Teach this topic by confronting students with primary evidence first, then scaffolding analysis to uncover patterns. Avoid lecturing on the conference’s rules—instead, let students deduce the flaws of ‘effective occupation’ through role-play. Research shows that when students experience the imbalance of power firsthand, they retain the injustices more deeply than through passive transmission.

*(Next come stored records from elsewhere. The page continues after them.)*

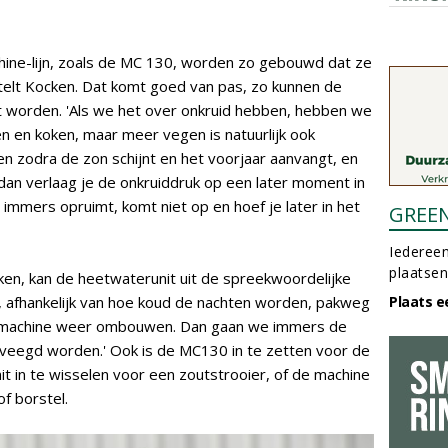
ine-lijn, zoals de MC 130, worden zo gebouwd dat ze
ertelt Kocken. Dat komt goed van pas, zo kunnen de
 worden. 'Als we het over onkruid hebben, hebben we
n en koken, maar meer vegen is natuurlijk ook
n zodra de zon schijnt en het voorjaar aanvangt, en
, dan verlaag je de onkruiddruk op een later moment in
an immers opruimt, komt niet op en hoef je later in het
GREE
Iedereen
plaatsen
ocken, kan de heetwaterunit uit de spreekwoordelijke
, afhankelijk van hoe koud de nachten worden, pakweg
Plaats e
de machine weer ombouwen. Dan gaan we immers de
eveegd worden.' Ook is de MC130 in te zetten voor de
t in te wisselen voor een zoutstrooier, of de machine
f borstel.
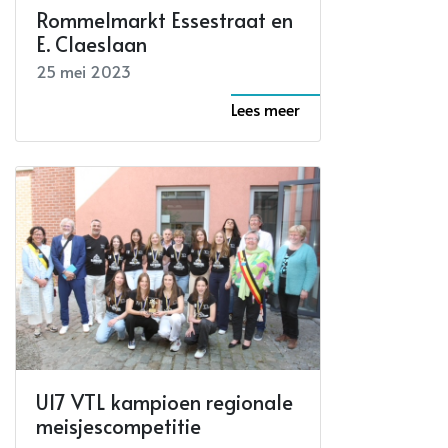
Rommelmarkt Essestraat en
E. Claeslaan
25 mei 2023
Lees meer
U17 VTL kampioen regionale
meisjescompetitie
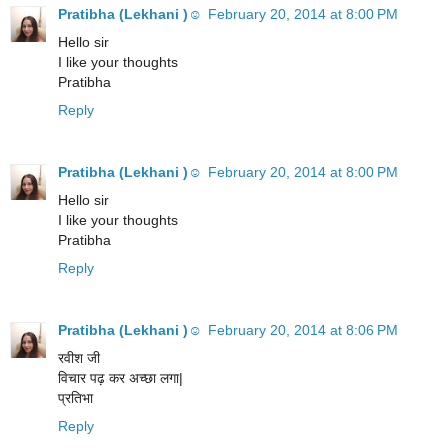
Pratibha (Lekhani )☺️
February 20, 2014 at 8:00 PM
Hello sir
I like your thoughts
Pratibha
Reply
Pratibha (Lekhani )☺️
February 20, 2014 at 8:00 PM
Hello sir
I like your thoughts
Pratibha
Reply
Pratibha (Lekhani )☺️
February 20, 2014 at 8:06 PM
रवीश जी
विचार पढ़ कर अच्छा लगा|
प्रतिभा
Reply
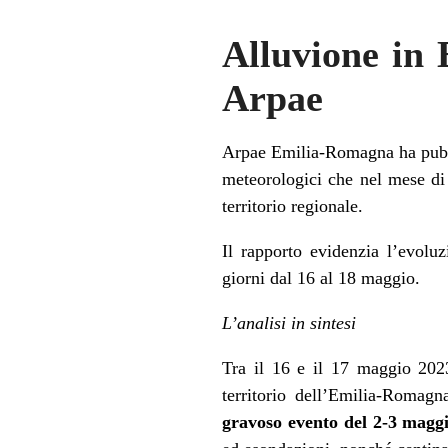
Alluvione in 
Arpae
Arpae Emilia-Romagna ha pubbli
meteorologici che nel mese di
territorio regionale.
Il rapporto evidenzia l’evoluz
giorni dal 16 al 18 maggio.
L’analisi in sintesi
Tra il 16 e il 17 maggio 202
territorio dell’Emilia-Romagn
gravoso evento del 2-3 magg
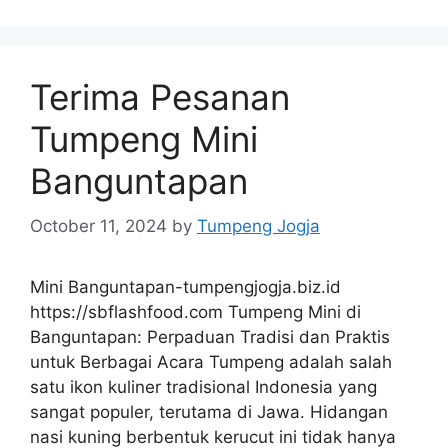
Terima Pesanan
Tumpeng Mini
Banguntapan
October 11, 2024
by
Tumpeng Jogja
Mini Banguntapan-tumpengjogja.biz.id
https://sbflashfood.com Tumpeng Mini di
Banguntapan: Perpaduan Tradisi dan Praktis
untuk Berbagai Acara Tumpeng adalah salah
satu ikon kuliner tradisional Indonesia yang
sangat populer, terutama di Jawa. Hidangan
nasi kuning berbentuk kerucut ini tidak hanya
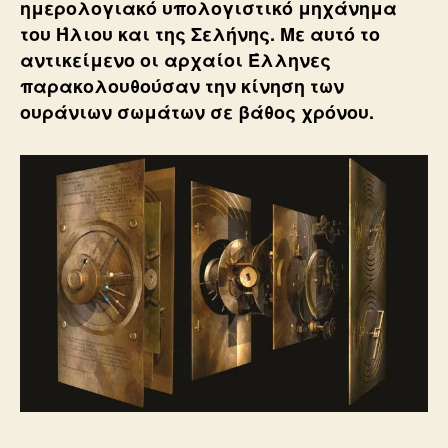
ημερολογιακό υπολογιστικό μηχάνημα
του Ήλιου και της Σελήνης. Με αυτό το
αντικείμενο οι αρχαίοι Έλληνες
παρακολουθούσαν την κίνηση των
ουράνιων σωμάτων σε βάθος χρόνου.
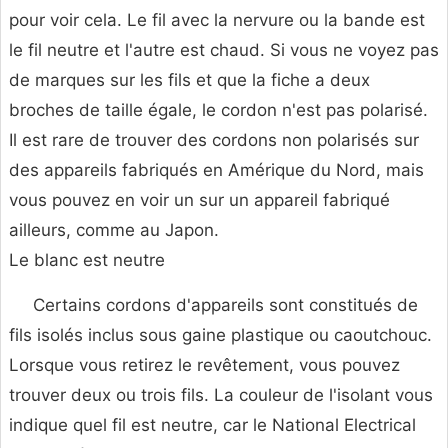
pour voir cela. Le fil avec la nervure ou la bande est
le fil neutre et l'autre est chaud. Si vous ne voyez pas
de marques sur les fils et que la fiche a deux
broches de taille égale, le cordon n'est pas polarisé.
Il est rare de trouver des cordons non polarisés sur
des appareils fabriqués en Amérique du Nord, mais
vous pouvez en voir un sur un appareil fabriqué
ailleurs, comme au Japon.
Le blanc est neutre
Certains cordons d'appareils sont constitués de
fils isolés inclus sous gaine plastique ou caoutchouc.
Lorsque vous retirez le revêtement, vous pouvez
trouver deux ou trois fils. La couleur de l'isolant vous
indique quel fil est neutre, car le National Electrical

Successful learning looks like students articulating how European interests shaped outcomes, identifying flaws in resistance narratives, and connecting historical actions to modern consequences. Evidence-based discussions and precise mapping show depth of understanding.


Watch Out for These Misconceptions

  • During Role-Play: Berlin Conference Negotiations, watch for students assuming the process was fair because they are ‘debating’ in class.

    Use the role-play to confront power imbalances directly: give European powers more resources or time, while African leaders receive limited materials, to force students to recognize how historical dynamics played out.

  • During Source Carousel: Resistance Movements, watch for students dismissing resistance as ‘unsuccessful’ because it didn’t stop colonization entirely.

    Guide students to analyze resistance through the lens of colonial vulnerabilities: ask them to note administrative changes, military costs, or shifts in public opinion evident in the sources.

  • During Mapping Challenge: Arbitrary Borders, watch for students assuming borders were drawn randomly without European intentions.

    Have students overlay a map of ethnic groups onto colonial borders to highlight deliberate disregard for communities, then discuss why this was a tool of control rather than accident.